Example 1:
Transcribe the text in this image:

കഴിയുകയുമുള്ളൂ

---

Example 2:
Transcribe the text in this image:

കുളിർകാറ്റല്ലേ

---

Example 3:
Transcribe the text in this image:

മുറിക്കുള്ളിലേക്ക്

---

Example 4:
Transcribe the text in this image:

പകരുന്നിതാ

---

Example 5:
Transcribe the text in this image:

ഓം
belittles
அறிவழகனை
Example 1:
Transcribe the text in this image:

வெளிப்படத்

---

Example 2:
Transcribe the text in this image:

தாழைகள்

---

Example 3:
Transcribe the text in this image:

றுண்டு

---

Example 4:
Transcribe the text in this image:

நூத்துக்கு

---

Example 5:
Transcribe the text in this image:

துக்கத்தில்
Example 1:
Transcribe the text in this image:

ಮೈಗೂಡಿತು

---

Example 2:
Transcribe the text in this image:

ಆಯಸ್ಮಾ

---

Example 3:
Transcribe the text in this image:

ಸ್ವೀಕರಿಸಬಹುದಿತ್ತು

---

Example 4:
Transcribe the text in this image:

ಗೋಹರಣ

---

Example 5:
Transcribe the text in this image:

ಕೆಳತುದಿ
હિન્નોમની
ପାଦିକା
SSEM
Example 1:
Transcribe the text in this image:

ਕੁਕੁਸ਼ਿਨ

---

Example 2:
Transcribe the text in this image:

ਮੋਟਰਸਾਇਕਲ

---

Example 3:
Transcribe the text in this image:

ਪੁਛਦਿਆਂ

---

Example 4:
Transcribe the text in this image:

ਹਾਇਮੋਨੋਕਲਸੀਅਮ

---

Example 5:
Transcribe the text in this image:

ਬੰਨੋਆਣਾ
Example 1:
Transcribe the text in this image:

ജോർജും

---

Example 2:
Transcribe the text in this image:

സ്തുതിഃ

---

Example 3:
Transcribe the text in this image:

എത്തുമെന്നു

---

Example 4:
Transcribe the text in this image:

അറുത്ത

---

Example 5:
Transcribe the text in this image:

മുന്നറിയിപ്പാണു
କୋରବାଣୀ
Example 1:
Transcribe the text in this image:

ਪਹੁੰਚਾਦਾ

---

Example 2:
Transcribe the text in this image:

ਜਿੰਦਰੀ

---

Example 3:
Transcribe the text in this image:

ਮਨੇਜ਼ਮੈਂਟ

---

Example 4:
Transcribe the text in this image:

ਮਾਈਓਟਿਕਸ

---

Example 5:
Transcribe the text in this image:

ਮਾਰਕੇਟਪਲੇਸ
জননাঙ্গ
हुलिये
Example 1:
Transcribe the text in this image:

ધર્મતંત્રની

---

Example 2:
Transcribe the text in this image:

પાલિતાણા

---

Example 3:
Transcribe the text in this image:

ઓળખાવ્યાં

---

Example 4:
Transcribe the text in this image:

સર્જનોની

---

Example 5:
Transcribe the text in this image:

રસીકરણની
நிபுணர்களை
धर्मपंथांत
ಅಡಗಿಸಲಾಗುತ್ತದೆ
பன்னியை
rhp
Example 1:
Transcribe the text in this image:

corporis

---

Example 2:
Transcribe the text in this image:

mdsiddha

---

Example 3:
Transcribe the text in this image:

- _Work to complete_
The full listing above should be returned exactly as supplied.

- _Exercise answer_
Example 1:
Transcribe the text in this image:

കഴിയുകയുമുള്ളൂ

---

Example 2:
Transcribe the text in this image:

കുളിർകാറ്റല്ലേ

---

Example 3:
Transcribe the text in this image:

മുറിക്കുള്ളിലേക്ക്

---

Example 4:
Transcribe the text in this image:

പകരുന്നിതാ

---

Example 5:
Transcribe the text in this image:

ഓം
belittles
அறிவழகனை
Example 1:
Transcribe the text in this image:

வெளிப்படத்

---

Example 2:
Transcribe the text in this image:

தாழைகள்

---

Example 3:
Transcribe the text in this image:

றுண்டு

---

Example 4:
Transcribe the text in this image:

நூத்துக்கு

---

Example 5:
Transcribe the text in this image:

துக்கத்தில்
Example 1:
Transcribe the text in this image:

ಮೈಗೂಡಿತು

---

Example 2:
Transcribe the text in this image:

ಆಯಸ್ಮಾ

---

Example 3:
Transcribe the text in this image:

ಸ್ವೀಕರಿಸಬಹುದಿತ್ತು

---

Example 4:
Transcribe the text in this image:

ಗೋಹರಣ

---

Example 5:
Transcribe the text in this image:

ಕೆಳತುದಿ
હિન્નોમની
ପାଦିକା
SSEM
Example 1:
Transcribe the text in this image:

ਕੁਕੁਸ਼ਿਨ

---

Example 2:
Transcribe the text in this image:

ਮੋਟਰਸਾਇਕਲ

---

Example 3:
Transcribe the text in this image:

ਪੁਛਦਿਆਂ

---

Example 4:
Transcribe the text in this image:

ਹਾਇਮੋਨੋਕਲਸੀਅਮ

---

Example 5:
Transcribe the text in this image:

ਬੰਨੋਆਣਾ
Example 1:
Transcribe the text in this image:

ജോർജും

---

Example 2:
Transcribe the text in this image:

സ്തുതിഃ

---

Example 3:
Transcribe the text in this image:

എത്തുമെന്നു

---

Example 4:
Transcribe the text in this image:

അറുത്ത

---

Example 5:
Transcribe the text in this image:

മുന്നറിയിപ്പാണു
କୋରବାଣୀ
Example 1:
Transcribe the text in this image:

ਪਹੁੰਚਾਦਾ

---

Example 2:
Transcribe the text in this image:

ਜਿੰਦਰੀ

---

Example 3:
Transcribe the text in this image:

ਮਨੇਜ਼ਮੈਂਟ

---

Example 4:
Transcribe the text in this image:

ਮਾਈਓਟਿਕਸ

---

Example 5:
Transcribe the text in this image:

ਮਾਰਕੇਟਪਲੇਸ
জননাঙ্গ
हुलिये
Example 1:
Transcribe the text in this image:

ધર્મતંત્રની

---

Example 2:
Transcribe the text in this image:

પાલિતાણા

---

Example 3:
Transcribe the text in this image:

ઓળખાવ્યાં

---

Example 4:
Transcribe the text in this image:

સર્જનોની

---

Example 5:
Transcribe the text in this image:

રસીકરણની
நிபுணர்களை
धर्मपंथांत
ಅಡಗಿಸಲಾಗುತ್ತದೆ
பன்னியை
rhp
Example 1:
Transcribe the text in this image:

corporis

---

Example 2:
Transcribe the text in this image:

mdsiddha

---

Example 3:
Transcribe the text in this image:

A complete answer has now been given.